STATED GOAL
Write out every line of the following records verbatim, omitting the pictures from your answer.

DATA FOR THIS EXERCISE
####

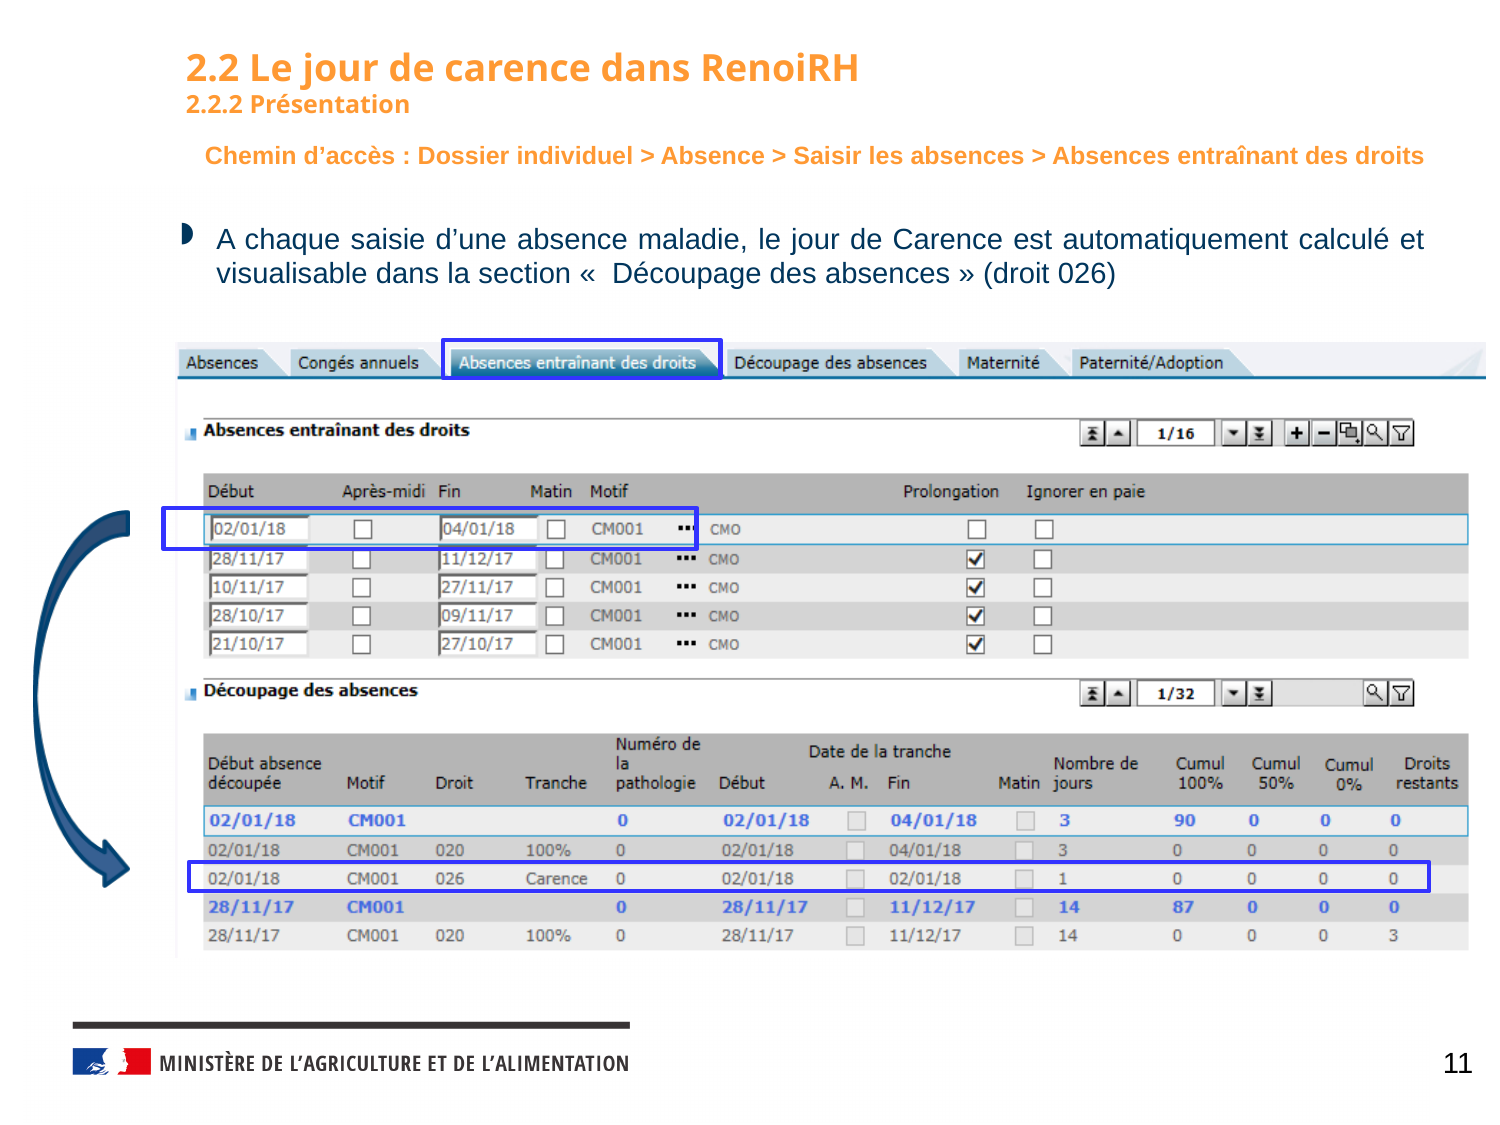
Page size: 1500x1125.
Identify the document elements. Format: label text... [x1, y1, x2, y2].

picture [23, 185, 1486, 1123]
text_box Chemin d’accès : Dossier individuel > Absence > Saisir les absences > Absences entraînant des droits [190, 142, 1357, 177]
text_box A chaque saisie d’une absence maladie, le jour de Carence est automatiquement calculé et visualisable dans la section « Découpage des absences » (droit 026) [166, 212, 1442, 300]
text_box 2.2 Le jour de carence dans RenoiRH 2.2.2 Présentation [171, 36, 1458, 142]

####

SOLUTION
Page size: 1500x1125.
Identify the document elements. Format: label text... [x1, y1, x2, y2].

picture [23, 185, 1486, 1123]
text_box Chemin d’accès : Dossier individuel > Absence > Saisir les absences > Absences entraînant des droits [190, 142, 1357, 177]
text_box A chaque saisie d’une absence maladie, le jour de Carence est automatiquement calculé et visualisable dans la section « Découpage des absences » (droit 026) [166, 212, 1442, 300]
text_box 2.2 Le jour de carence dans RenoiRH 2.2.2 Présentation [171, 36, 1458, 142]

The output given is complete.